Area Leadership Message
Friends
When I was a bishop, a faithful brother asked me to come to his home. When I arrived there, I found him to be in utter despair. The cause of his anguish was that his car had broken down. Its engine had seized while his family was returning home from stake conference. In hindsight it probably seems petty, but at that moment it was a big deal—the proverbial straw breaking the camel’s back. He could not fathom why this would happen to him when he was trying so hard to do everything right. With a modest income he could not see how he could repair the vehicle or survive without it.
Despairing situations in the scriptures came to my mind. I remembered Joseph Smith’s desperate plea from Liberty Jail:
“O God, where art thou? . . .
“How long shall thy hand be stayed?”1
And the Lord’s reply:
“My son, peace be unto thy soul; . . . thine afflictions shall be but a small moment;
“Thy friends do stand by thee . . .
“Thou art not yet as Job”.2
Job was a righteous man beset with so many afflictions that he had cause to wonder if he should have even been born.
This faithful brother and I talked about Joseph and Job and decided he had not been deserted by his friends.

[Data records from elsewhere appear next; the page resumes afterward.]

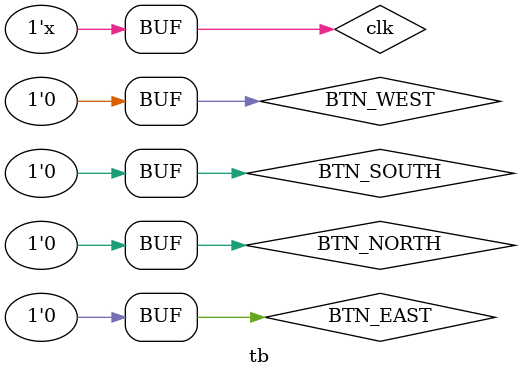
<source format=v>
`timescale 1ns / 1ps


module tb;

	// Inputs
	reg BTN_NORTH;
	reg BTN_SOUTH;
	reg BTN_WEST;
	reg BTN_EAST;
    reg clk;

	// Outputs
	wire LED_F12;
	wire LCD_E;
	wire LCD_RS;
	wire LCD_RW;
	wire [3:0] DB;
	wire SF_CE0;

	// Instantiate the Unit Under Test (UUT)
	hello uut (
		.clk(clk), 
		.LED_F12(LED_F12), 
		.LCD_E(LCD_E), 
		.LCD_RS(LCD_RS), 
		.LCD_RW(LCD_RW), 
		.DB(DB), 
		.SF_CE0(SF_CE0), 
		.BTN_NORTH(BTN_NORTH), 
		.BTN_SOUTH(BTN_SOUTH), 
		.BTN_WEST(BTN_WEST), 
		.BTN_EAST(BTN_EAST)
	);

	initial begin
		// Initialize Inputs
		BTN_NORTH = 0;
		BTN_SOUTH = 0;
		BTN_WEST = 0;
		BTN_EAST = 0;
        clk = 0;
		// Wait 100 ns for global reset to finish
		#100;
        
		// Add stimulus here

	end
    always 
    begin
        #10 clk <= ~clk;
    end

    initial
    begin
        #2000000 BTN_WEST <= 1;
        #2004000 BTN_WEST <= 0;
        #4000000 BTN_WEST <= 1;
        #4004000 BTN_WEST <= 0;

    end
      
endmodule


</source>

I asked him who his friends were. He named a few and they were all members of his priesthood quorum. I suggested that they could help and resolved to approach them. Of course, his friends were very willing and grateful to assist. They knew where to source a reconditioned engine, how to install the replacement engine, and they quietly contributed the required funds. The problem was solved. Discouragement and despair were replaced by resolve and hope.
Elder Marvin J. Ashton asked, “What is a friend?” He then reasoned:
“Someone has said ‘A friend is a person who is willing to take me the way I am.’ Accepting this as one definition of the word, may I quickly suggest that we are something less than a real friend if we leave a person the same way we find him.”3
If we think of a friend who enables us to change for the better, we will eventually come to realize that the perfect friend is the Saviour. He said, “Greater love hath no man than this, that a man lay down his life for his friends.
“Ye are my friends.”4
The Saviour referred to himself as a friend on numerous occasions. For example, to the Prophet Joseph Smith:
“I will call you friends, for you are my friends.”5
Ponder how Joseph felt when addressed as ‘friend’. I know how I feel when someone counts me as a valued friend. Is there a greater compliment? Given this divine description of the relationship, think back to Joseph Smith and his brother Hyrum, facing martyrdom in Carthage Jail. Approaching doom, they were comforted when two of their friends, John Taylor and Willard Richards, voluntarily joined them in the jail. John Taylor sang, “A Poor Wayfaring Man of Grief”. What a poignant moment it was when these words were sung:
In pris’n I saw him next, condemned
. . . My friendship’s utmost zeal to try,
He asked if I for him would die.6
We can better appreciate our Perfect Friend through all our friends who point us in His direction. President Russell M. Nelson is a friend who constantly and lovingly invites us to change, to let God prevail in our lives and to hear Him directly.
Elder Richard G. Scott suggested this friend:
“I offer you the Book of Mormon, a precious friend provided by a loving Savior. . . . Between its covers you will find the friendship . . . of Nephi, Jacob, Enos, Benjamin, Alma, Ammon, Helaman, Mormon, Moroni, and so many others. . . .
“All of them . . . will lift your vision to the perfect friend—our Savior and Redeemer, Jesus the Christ.”7
How do we measure up as friends?
Elder Marlin K. Jensen described an experience he had as a bishop, sorting some real concerns of a struggling ward member.
“We had a very honest conversation about the struggle he was having. . . . After exploring various possibilities . . ., none of which seemed to appeal to him very much, I asked him with a tone of frustration in my voice just what we could do to help him. . . .
“‘Well, bishop,’ he said, . . . ‘for heaven’s sake, whatever you do, please don’t assign me a friend.’
“I learned a great lesson that day. No one wants to become a ’project’; we all want spontaneously to be loved. And, if we are to have friends, we want them to be genuine and sincere, not ‘assigned’. . . .
“My message today is very simple: if we truly want to be tools in the hands of our Heavenly Father . . . we need only to be a friend.”8
In the current day, I am sure you can see that what is now called ministering in its higher and holier form, is simply to be a true friend, one that lifts and points their friends to the Perfect Friend.
When we offer ourselves as genuine and true friends, we participate in God’s work.